Energy will become the economy's ultimate currency. It will determine whose ads reach consumers, whose missile defenses intercept targets, and whose self-driving cars navigate safely. In a world defined by superhuman software, every marginal unit of energy represents a marginal gain in power, profit, or security, ensuring its strategic allocation above all else.

Advanced AI models already consume immense energy, not just during training, but even while performing everyday tasks. Reasoning models such as ChatGPT o3, Gemini 2.5, and DeepSeek R1 require particularly large amounts of energy and computing power. If software becomes truly superhuman, it won’t spend its days sorting emails or analyzing routine documents. Instead, its powers will be reserved for tasks demanding every available resource—missile defense, cyber defense, crime prevention, traffic regulation, real-time vaccine development, or sophisticated resource allocation.

One might argue that even if we have superhuman software, older software or weaker AI models could still perform trivial tasks cheaply. But this misses the crucial point of opportunity cost: any marginal unit of energy that could tip the scales in finance or warfare would always be too valuable to waste on trivial tasks. As long as energy and computing resources determine competitive outcomes, there will always be something better to do with them than waste them on tasks humans can handle.

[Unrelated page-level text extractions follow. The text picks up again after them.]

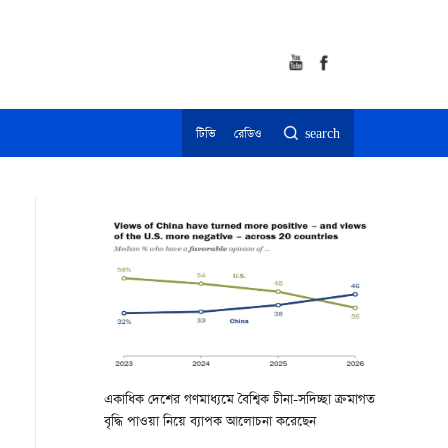
টিভি
রেডিও
search
একাধিক দেশের গণমাধ্যমে বৈশ্বিক চীনা-সদিচ্ছা ক্রমাগত
বৃদ্ধি পাওয়া নিয়ে ব্যাপক আলোচনা করেছেন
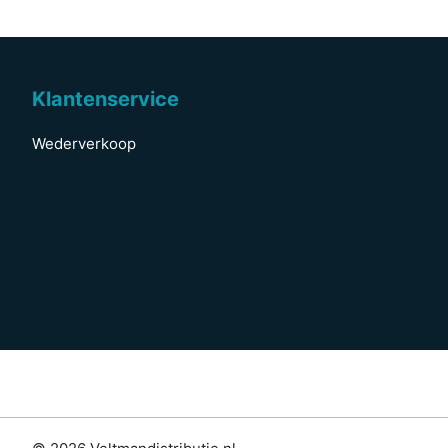
Klantenservice
Wederverkoop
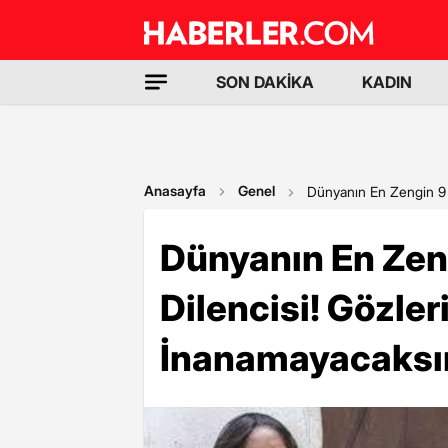
SON DAKİKA
KADIN
Anasayfa
Genel
Dünyanın En Zengin 9 M
Dünyanın En Zen
Dilencisi! Gözler
İnanamayacaksın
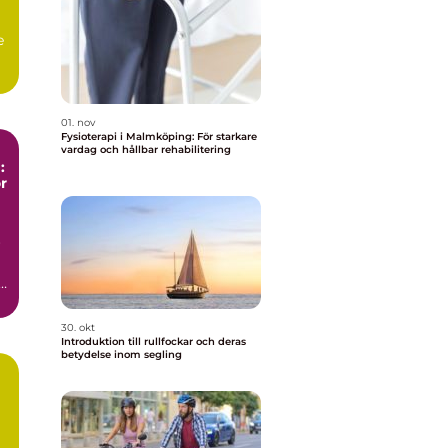
e
01. nov
Fysioterapi i Malmköping: För starkare
vardag och hållbar rehabilitering
:
r
r
a
30. okt
Introduktion till rullfockar och deras
betydelse inom segling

This isn’t unprecedented. Historically, the most productive beings — human beings — commanded a premium, outsourcing lower-value tasks to animals, machines, software, and less productive people. Resources such as food, land, and energy similarly flowed toward these productive individuals, even at the expense of broader distribution that might seem fairer or more "rational." Across the economy, the most productive compete on solving a relatively tiny number of high-value/high-leverage problems, rather than spreading their talents across more problems and all industries.

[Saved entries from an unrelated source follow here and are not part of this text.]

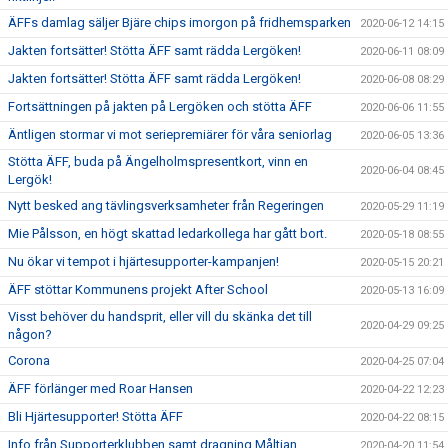
ÄFFs damlag säljer Bjäre chips imorgon på fridhemsparken
2020-06-12 14:15
Jakten fortsätter! Stötta ÄFF samt rädda Lergöken!
2020-06-11 08:09
Jakten fortsätter! Stötta ÄFF samt rädda Lergöken!
2020-06-08 08:29
Fortsättningen på jakten på Lergöken och stötta ÄFF
2020-06-06 11:55
Äntligen stormar vi mot seriepremiärer för våra seniorlag
2020-06-05 13:36
Stötta ÄFF, buda på Ängelholmspresentkort, vinn en
2020-06-04 08:45
Lergök!
Nytt besked ang tävlingsverksamheter från Regeringen
2020-05-29 11:19
Mie Pålsson, en högt skattad ledarkollega har gått bort.
2020-05-18 08:55
Nu ökar vi tempot i hjärtesupporter-kampanjen!
2020-05-15 20:21
ÄFF stöttar Kommunens projekt After School
2020-05-13 16:09
Visst behöver du handsprit, eller vill du skänka det till
2020-04-29 09:25
någon?
Corona
2020-04-25 07:04
ÄFF förlänger med Roar Hansen
2020-04-22 12:23
Bli Hjärtesupporter! Stötta ÄFF
2020-04-22 08:15
Info från Supporterklubben samt dragning Måltian
2020-04-20 11:54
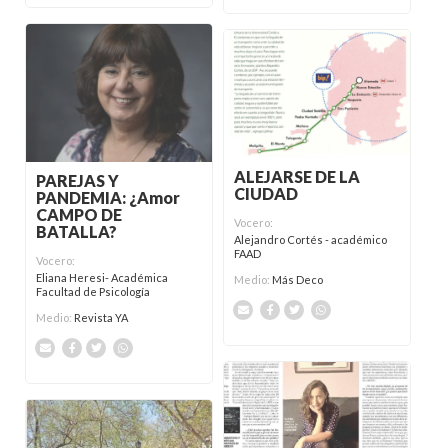
ALEJARSE DE LA
PAREJAS Y
CIUDAD
PANDEMIA: ¿Amor
CAMPO DE
Vocero:
BATALLA?
Alejandro Cortés - académico
FAAD
Vocero:
Eliana Heresi- Académica
Medio:
Más Deco
Facultad de Psicología
Medio:
Revista YA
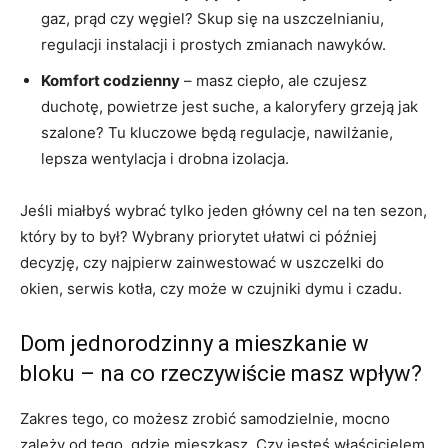
gaz, prąd czy węgiel? Skup się na uszczelnianiu,
regulacji instalacji i prostych zmianach nawyków.
Komfort codzienny
– masz ciepło, ale czujesz
duchotę, powietrze jest suche, a kaloryfery grzeją jak
szalone? Tu kluczowe będą regulacje, nawilżanie,
lepsza wentylacja i drobna izolacja.
Jeśli miałbyś wybrać tylko jeden główny cel na ten sezon,
który by to był? Wybrany priorytet ułatwi ci później
decyzję, czy najpierw zainwestować w uszczelki do
okien, serwis kotła, czy może w czujniki dymu i czadu.
Dom jednorodzinny a mieszkanie w
bloku – na co rzeczywiście masz wpływ?
Zakres tego, co możesz zrobić samodzielnie, mocno
zależy od tego, gdzie mieszkasz. Czy jesteś właścicielem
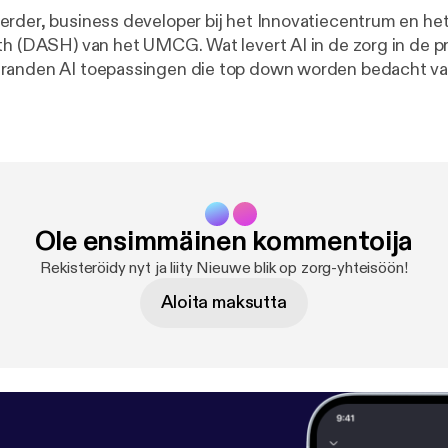
rder, business developer bij het Innovatiecentrum en he
t UMCG. Wat levert AI in de zorg in de praktijk nu echt
randen AI toepassingen die top down worden bedacht v
n bij de vragen van de werkvloer meer op? Een gesprek o
e lasten en hoe technologie zorgprofessionals kan ontlaste
nkmee@vgz.nl [denkmee@vgz.nl].
Ole ensimmäinen kommentoija
Rekisteröidy nyt ja liity Nieuwe blik op zorg-yhteisöön!
Aloita maksutta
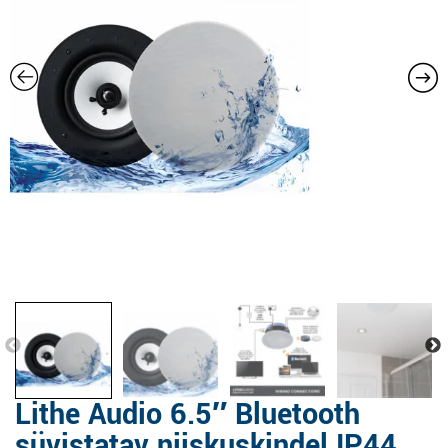
Lithe Audio 6.5″ Bluetooth
süvistatav niiskuskindel IP44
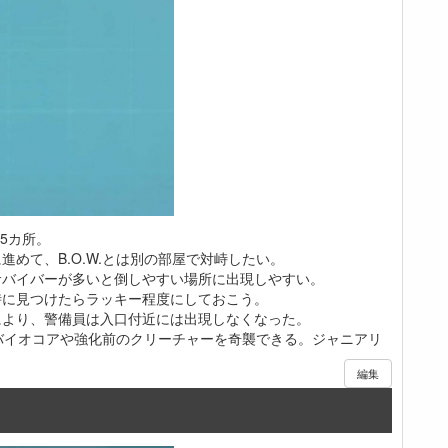
5カ所。
めて、B.O.W.とは別の部屋で対峙したい。
サバイバーが多いと倒しやすい場所に出現しやすい。
時に見つけたらラッキー程度にしておこう。
により、警備員は入口付近には出現しなくなった。
バイオコアや強化前のクリーチャーを奇襲できる。ジャニアリ
編集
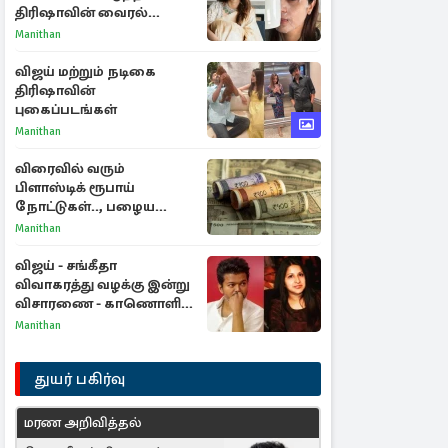
திரிஷாவின் வைரல்
செல்ஃபிக்கு மருத்துவர்
Manithan
விளக்கம்
விஜய் மற்றும் நடிகை
திரிஷாவின்
புகைப்படங்கள்
Manithan
விரைவில் வரும்
பிளாஸ்டிக் ரூபாய்
நோட்டுகள்.., பழைய
காகித நோட்டுகள்
Manithan
செல்லுமா?
விஜய் - சங்கீதா
விவாகரத்து வழக்கு இன்று
விசாரணை - காணொளி
மூலம் ஆஜராக வாய்ப்பு
Manithan
துயர் பகிர்வு
மரண அறிவித்தல்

In a world shaped by superhuman intelligence, this dynamic would extend further: now, AI will push lower-value tasks back to humans. In a sense, this scenario flips The Matrix on its head. Instead of humans trapped in pods, harvested as batteries for machines, humans move freely, but voluntarily conserve energy so that AI can perform tasks humans never could.

Ultimately, this flips conventional wisdom: in an era of superhuman computing, human labor isn't replaced — it becomes essential again.

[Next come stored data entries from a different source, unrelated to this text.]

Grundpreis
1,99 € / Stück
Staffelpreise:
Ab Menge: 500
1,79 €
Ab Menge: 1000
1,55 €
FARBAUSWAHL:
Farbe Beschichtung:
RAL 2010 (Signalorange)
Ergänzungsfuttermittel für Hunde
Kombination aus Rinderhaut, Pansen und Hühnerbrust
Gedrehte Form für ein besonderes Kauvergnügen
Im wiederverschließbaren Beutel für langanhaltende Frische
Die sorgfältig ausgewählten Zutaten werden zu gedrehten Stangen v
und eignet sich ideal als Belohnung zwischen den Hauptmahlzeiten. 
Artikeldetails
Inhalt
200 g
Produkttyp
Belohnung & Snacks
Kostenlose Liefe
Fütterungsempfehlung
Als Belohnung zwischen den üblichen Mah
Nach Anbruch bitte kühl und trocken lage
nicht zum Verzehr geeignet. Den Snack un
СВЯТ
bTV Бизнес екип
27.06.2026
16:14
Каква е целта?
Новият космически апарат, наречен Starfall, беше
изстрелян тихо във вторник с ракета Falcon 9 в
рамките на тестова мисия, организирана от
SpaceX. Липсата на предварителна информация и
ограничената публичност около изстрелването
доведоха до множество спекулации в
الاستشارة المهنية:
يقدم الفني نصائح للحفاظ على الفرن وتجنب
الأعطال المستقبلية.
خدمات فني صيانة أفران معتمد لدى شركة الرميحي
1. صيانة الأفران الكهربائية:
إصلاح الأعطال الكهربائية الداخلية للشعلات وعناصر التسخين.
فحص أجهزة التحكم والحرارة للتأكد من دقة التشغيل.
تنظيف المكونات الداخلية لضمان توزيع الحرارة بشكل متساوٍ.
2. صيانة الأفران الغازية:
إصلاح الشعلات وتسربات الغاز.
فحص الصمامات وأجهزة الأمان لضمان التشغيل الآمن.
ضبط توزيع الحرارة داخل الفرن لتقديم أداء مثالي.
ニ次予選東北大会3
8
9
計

Will AI take your job? Not if it has something better to do. Call it Poleg’s Paradox: If AI is superhuman, it's a waste of energy to use it for tasks humans can do themselves. Ironically, the more powerful AI becomes, the more work it leaves for the rest of us.

Best,

P.S.

I wrote this piece in collaboration with Claude Sonnet 3.7 and ChatGPT 4.5. Appropriately, access to both models is restricted due to the scarcity of energy and computing resources. Does this prove my thesis? Partly. But if AI can still help people like me write newsletters, it's not yet too busy to take anyone's job.